▸ **Task details**
Copy only this range: the line with "right shoulder: (1118, 518, 10)" through the final line of the material, inclusive at both ends.
::::::
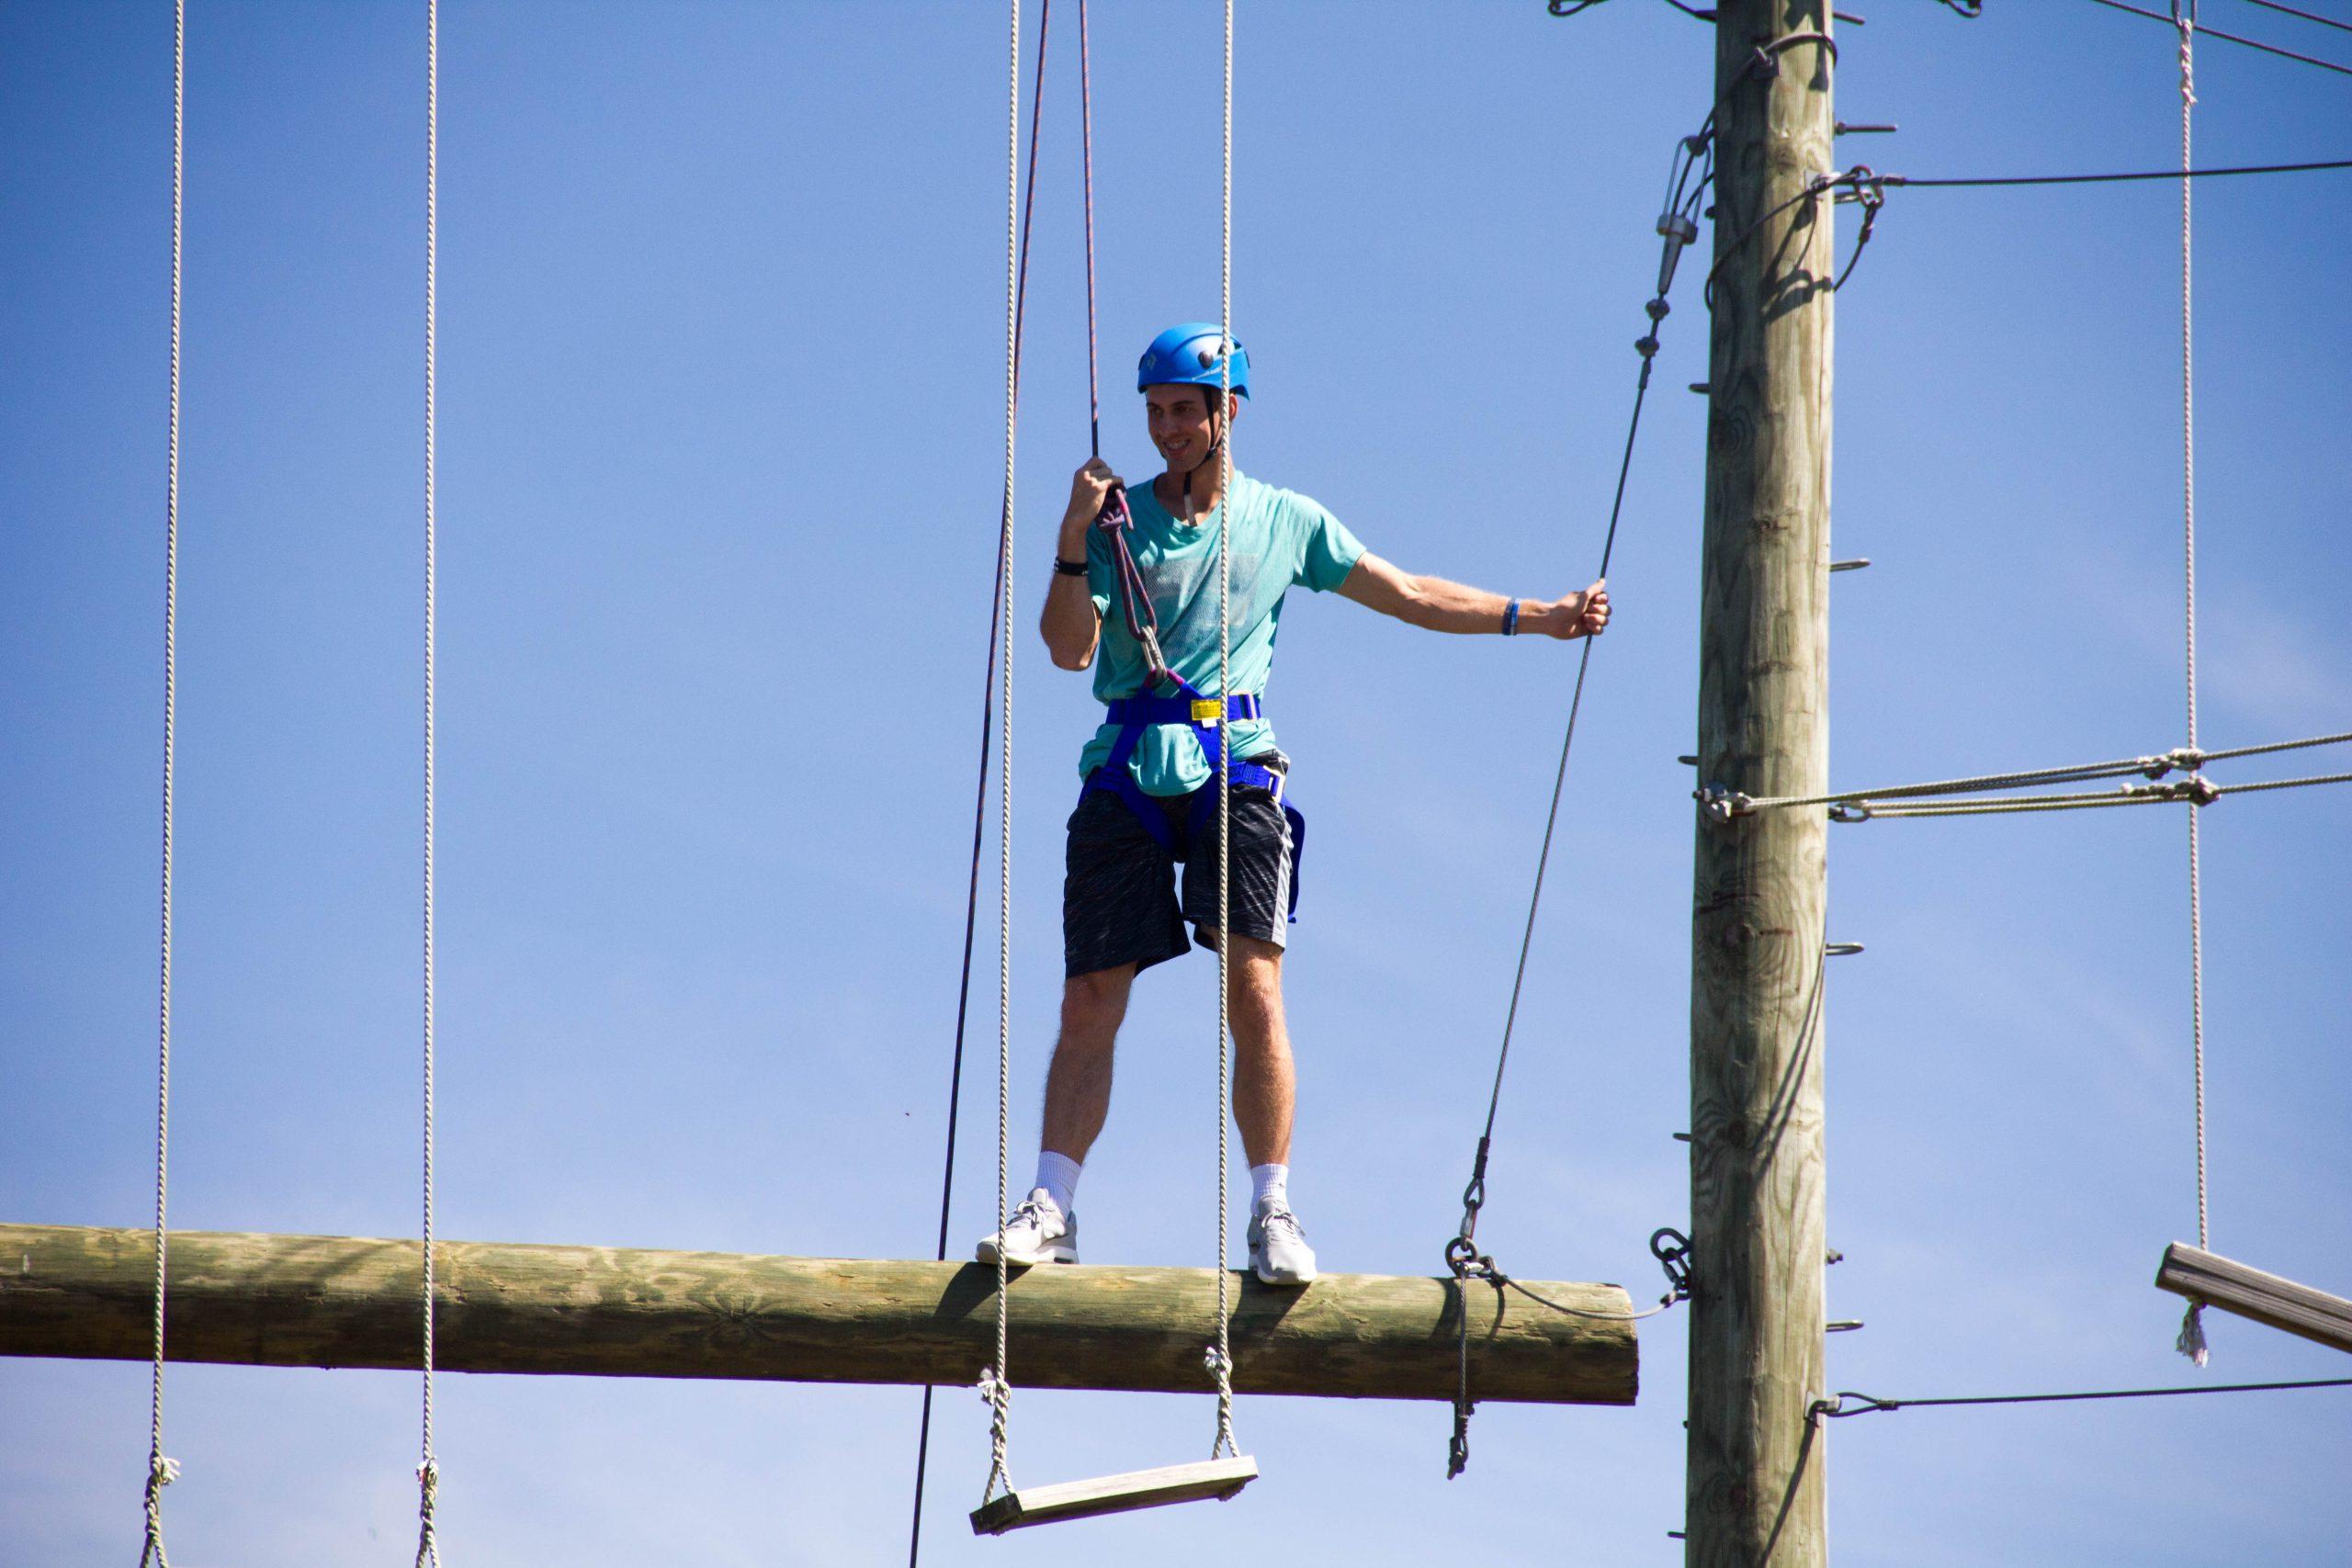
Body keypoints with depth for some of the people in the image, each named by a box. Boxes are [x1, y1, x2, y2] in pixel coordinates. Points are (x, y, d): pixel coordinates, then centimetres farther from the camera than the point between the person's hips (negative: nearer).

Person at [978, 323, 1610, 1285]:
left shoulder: (1286, 522, 12)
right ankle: (1050, 1207, 1)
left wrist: (1538, 617, 15)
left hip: (1234, 772, 0)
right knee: (1090, 1003, -3)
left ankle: (1273, 1214, -7)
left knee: (1254, 992, -11)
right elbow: (1068, 650, 0)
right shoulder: (1118, 518, 10)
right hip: (1128, 775, 1)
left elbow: (1410, 597, 19)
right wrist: (1074, 544, -13)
::::::
▸ **Solution to this problem**
right shoulder: (1118, 518, 10)
right hip: (1128, 775, 1)
left elbow: (1410, 597, 19)
right wrist: (1074, 544, -13)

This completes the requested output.